Five minutes. That’s more or less how long you’ll have to wait for Mike Tyson to deliver the ear joke. Because even if you don’t know what to expect from the former heavyweight champ’s unlikely one-man confessional, Mike Tyson: Undisputed Truth — at Broadway’s Longacre Theatre through Aug. 12 — you know darn well he’s going to make a crack about the Evander Holyfield ear-biting incident. After all, everyone else has. (For the uninitiated: It was 1997, at the MGMGrand in Las Vegas, a rematch between the boxers dubbed ”the Sound and the Fury,” and Iron Mike bit off a piece of his opponent’s ear.)

With that out of the way, Tyson then relaxes — well, about as much as the often-stilted script, written by his wife, Kiki, will allow — and takes us back to where it all began: the Brooklyn projects, his addict mother, his 30+ arrests by the age of 12. He reveals what prompted his first streetfight (a bully beheaded one of Tyson’s beloved pet pigeons) and recalls his tender relationship with trainer/manager/father figure Cus D’Amato. And along the way, he drops more F-bombs than about three David Mamet plays put together. Pretty much every anecdote, thankfully, is supplemented by pictures and video footage; director Spike Lee has assembled a photo album of sorts on the massive screen that fills the stage. (And you can be sure Lee puts his own stamp on the material. Of a terrific Mitt Romney gag, Tyson quips: ”You know that’s some Spike s—, right?”)

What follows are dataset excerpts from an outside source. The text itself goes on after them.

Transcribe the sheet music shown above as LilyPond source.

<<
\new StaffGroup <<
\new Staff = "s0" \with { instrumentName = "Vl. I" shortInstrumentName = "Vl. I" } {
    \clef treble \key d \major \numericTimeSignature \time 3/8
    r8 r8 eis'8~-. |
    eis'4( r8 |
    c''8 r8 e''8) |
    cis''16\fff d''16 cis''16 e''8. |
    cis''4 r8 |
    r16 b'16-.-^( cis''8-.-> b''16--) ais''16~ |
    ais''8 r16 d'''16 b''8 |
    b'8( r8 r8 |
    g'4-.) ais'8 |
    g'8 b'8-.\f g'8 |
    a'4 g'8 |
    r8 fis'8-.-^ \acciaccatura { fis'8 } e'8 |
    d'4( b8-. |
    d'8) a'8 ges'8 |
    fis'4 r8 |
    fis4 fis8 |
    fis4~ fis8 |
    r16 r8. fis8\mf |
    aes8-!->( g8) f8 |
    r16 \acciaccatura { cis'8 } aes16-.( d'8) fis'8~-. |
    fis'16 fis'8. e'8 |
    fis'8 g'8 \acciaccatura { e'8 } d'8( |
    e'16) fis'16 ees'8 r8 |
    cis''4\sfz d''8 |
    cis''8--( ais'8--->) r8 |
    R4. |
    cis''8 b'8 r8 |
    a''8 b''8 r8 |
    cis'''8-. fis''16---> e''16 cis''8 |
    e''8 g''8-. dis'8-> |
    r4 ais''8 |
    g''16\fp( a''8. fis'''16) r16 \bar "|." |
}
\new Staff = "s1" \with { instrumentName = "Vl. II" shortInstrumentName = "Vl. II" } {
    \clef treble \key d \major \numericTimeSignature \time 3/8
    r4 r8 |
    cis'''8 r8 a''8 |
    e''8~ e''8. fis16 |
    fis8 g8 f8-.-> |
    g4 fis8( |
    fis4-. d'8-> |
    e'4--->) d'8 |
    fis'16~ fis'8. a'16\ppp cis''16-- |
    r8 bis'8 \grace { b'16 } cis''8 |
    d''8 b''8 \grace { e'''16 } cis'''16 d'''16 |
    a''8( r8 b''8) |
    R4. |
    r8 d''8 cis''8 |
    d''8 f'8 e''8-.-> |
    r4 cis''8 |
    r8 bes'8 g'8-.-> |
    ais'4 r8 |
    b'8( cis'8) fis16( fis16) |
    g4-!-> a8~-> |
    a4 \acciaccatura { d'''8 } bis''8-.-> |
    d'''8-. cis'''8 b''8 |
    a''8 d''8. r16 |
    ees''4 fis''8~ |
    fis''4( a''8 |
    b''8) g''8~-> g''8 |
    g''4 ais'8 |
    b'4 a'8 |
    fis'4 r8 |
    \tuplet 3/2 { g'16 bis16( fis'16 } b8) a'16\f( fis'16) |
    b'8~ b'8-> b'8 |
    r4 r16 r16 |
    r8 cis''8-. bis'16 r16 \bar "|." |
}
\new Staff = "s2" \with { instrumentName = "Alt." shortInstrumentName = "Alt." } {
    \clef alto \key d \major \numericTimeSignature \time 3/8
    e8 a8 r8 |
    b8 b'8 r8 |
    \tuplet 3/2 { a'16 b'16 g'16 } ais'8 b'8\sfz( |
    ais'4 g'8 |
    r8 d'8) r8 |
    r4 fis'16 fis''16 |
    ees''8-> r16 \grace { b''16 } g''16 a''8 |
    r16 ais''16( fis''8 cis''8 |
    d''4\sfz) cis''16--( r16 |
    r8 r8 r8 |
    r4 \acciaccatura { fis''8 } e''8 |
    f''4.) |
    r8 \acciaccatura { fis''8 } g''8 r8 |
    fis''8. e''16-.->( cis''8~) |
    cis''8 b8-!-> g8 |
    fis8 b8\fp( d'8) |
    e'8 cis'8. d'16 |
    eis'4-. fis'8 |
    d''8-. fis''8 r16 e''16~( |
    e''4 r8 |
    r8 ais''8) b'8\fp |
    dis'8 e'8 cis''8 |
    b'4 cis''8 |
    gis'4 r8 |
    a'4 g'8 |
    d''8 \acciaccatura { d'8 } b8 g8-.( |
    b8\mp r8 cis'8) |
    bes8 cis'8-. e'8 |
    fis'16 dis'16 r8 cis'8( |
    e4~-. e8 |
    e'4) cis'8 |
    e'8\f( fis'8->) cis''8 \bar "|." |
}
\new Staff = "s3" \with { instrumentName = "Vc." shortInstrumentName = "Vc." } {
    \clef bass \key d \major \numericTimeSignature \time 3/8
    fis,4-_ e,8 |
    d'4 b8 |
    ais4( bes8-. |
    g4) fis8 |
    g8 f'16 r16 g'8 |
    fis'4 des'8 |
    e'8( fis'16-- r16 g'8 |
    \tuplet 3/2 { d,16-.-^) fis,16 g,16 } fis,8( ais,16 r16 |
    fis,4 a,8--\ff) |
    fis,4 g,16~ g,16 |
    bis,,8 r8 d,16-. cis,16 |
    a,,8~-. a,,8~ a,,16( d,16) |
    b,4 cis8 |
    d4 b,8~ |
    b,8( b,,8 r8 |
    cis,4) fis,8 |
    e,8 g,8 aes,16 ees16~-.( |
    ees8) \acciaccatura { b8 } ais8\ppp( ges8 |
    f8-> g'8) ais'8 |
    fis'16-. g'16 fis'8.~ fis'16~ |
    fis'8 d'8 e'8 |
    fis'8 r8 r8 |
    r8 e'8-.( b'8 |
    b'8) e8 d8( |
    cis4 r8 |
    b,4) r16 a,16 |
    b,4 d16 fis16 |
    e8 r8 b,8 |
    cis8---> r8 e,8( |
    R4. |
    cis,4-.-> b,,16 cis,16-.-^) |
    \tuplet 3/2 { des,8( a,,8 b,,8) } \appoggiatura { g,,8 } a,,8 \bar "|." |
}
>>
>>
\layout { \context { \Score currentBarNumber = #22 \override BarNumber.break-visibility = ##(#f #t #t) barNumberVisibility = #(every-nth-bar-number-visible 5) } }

Tyson is certainly not a natural-born orator: ”You know I can’t talk!” Tyson laughs after bungling the word scrotum about four times. But it turns out he’s a champion trash-talker. Ex-wife Robin Givens gets the worst of it. (And I do mean the worst. Calling her ”Rotten Robin” is about the nicest thing he says about her.) Shock-haired boxing promoter Don King doesn’t come off too well either. However, Tyson himself does, even though — or perhaps especially because — he pulls no punches: He’s brutally honest about his drug use, his rape conviction, his prison time, his screw-ups, and his ignorance.

It turns out that Tyson’s also a pretty funny guy who does a killer imitation of a wannabe Staten Island gangster. In the 100-or-so-minute show, every joke may not be a knockout, but Tyson lands an impressive number of jabs. B?